Department of Molecular Genetics and Microbiology, Duke Universitygrid.26009.3d School of Medicine, Durham, North Carolina, USA.
Division of Biological Sciences, University of California, San Diego, San Diego, California, USA.
J Virol. 2022 Jul 27;96(14):e0050522. doi: 10.1128/jvi.00505-22. Epub 2022 Jul 6.
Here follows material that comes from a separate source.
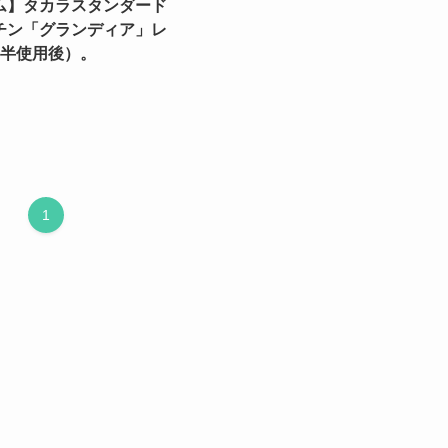
ム】タカラスタンダード
チン「グランディア」レ
年半使用後）。
1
Influenza virus infections are thought to be initiated in a small number of cells; however, the heterogeneity across the cellular responses of the epithelial cells during establishment of disease is incompletely understood. Here, we used an H1N1 influenza virus encoding a fluorescent reporter gene, a cell lineage-labeling transgenic mouse line, and single-cell RNA sequencing to explore the range of responses in a susceptible epithelial cell population during an acute influenza A virus (IAV) infection. Focusing on multiciliated cells, we identified a subpopulation that basally expresses interferon-stimulated genes (ISGs), which we hypothesize may be important for the early response to infection. We subsequently found that a population of infected ciliated cells produce most of the ciliated cell-derived inflammatory cytokines, and nearly all bystander ciliated cells induce a broadly antiviral state. From these data together, we propose that variable preexisting gene expression patterns in the initial cells targeted by the virus may ultimately affect the establishment of viral disease. Influenza A virus poses a significant threat to public health, and each year, millions of people in the United States alone are exposed to the virus. We do not currently, however, fully understand why some individuals clear the infection asymptomatically and others become severely ill. Understanding how these divergent phenotypes arise could eventually be leveraged to design therapeutics that prevent severe disease. As a first step toward understanding these different infection states, we used a technology that allowed us to determine how thousands of individual murine lung epithelial cells behaved before and during IAV infection. We found that small subsets of epithelial cells exhibited an antiviral state prior to infection, and similarly, some cells made high levels of inflammatory cytokines during infection. We propose that different ratios of these individual cellular responses may contribute to the broader antiviral state of the lung and may ultimately affect disease severity.
流感病毒感染被认为是由少数细胞引发的;然而,在疾病发生过程中,上皮细胞的细胞反应异质性尚不完全清楚。在这里,我们使用了一种编码荧光报告基因的 H1N1 流感病毒、一种细胞谱系标记的转基因小鼠系和单细胞 RNA 测序,来探索在急性甲型流感病毒 (IAV) 感染过程中易感上皮细胞群体的反应范围。我们专注于多纤毛细胞,发现了一个亚群在基础状态下表达干扰素刺激基因 (ISGs),我们假设这可能对感染的早期反应很重要。随后我们发现,一群受感染的纤毛细胞产生了大部分纤毛细胞衍生的炎性细胞因子,几乎所有的旁观者纤毛细胞都诱导了广泛的抗病毒状态。综合这些数据,我们提出,病毒最初靶向的初始细胞中预先存在的基因表达模式的可变性可能最终影响病毒病的建立。 流感病毒对公共卫生构成重大威胁,仅在美国,每年就有数百万人接触到这种病毒。然而,我们目前并不完全了解为什么有些人无症状地清除感染,而另一些人则病重。了解这些不同表型的出现机制,最终可能被用来设计预防严重疾病的治疗方法。作为了解这些不同感染状态的第一步,我们使用了一种允许我们确定数千个单独的鼠肺上皮细胞在 IAV 感染前后行为的技术。我们发现,上皮细胞的一小部分在感染前表现出抗病毒状态,同样,一些细胞在感染过程中产生高水平的炎性细胞因子。我们提出,这些单个细胞反应的不同比例可能有助于肺部的更广泛抗病毒状态,并可能最终影响疾病的严重程度。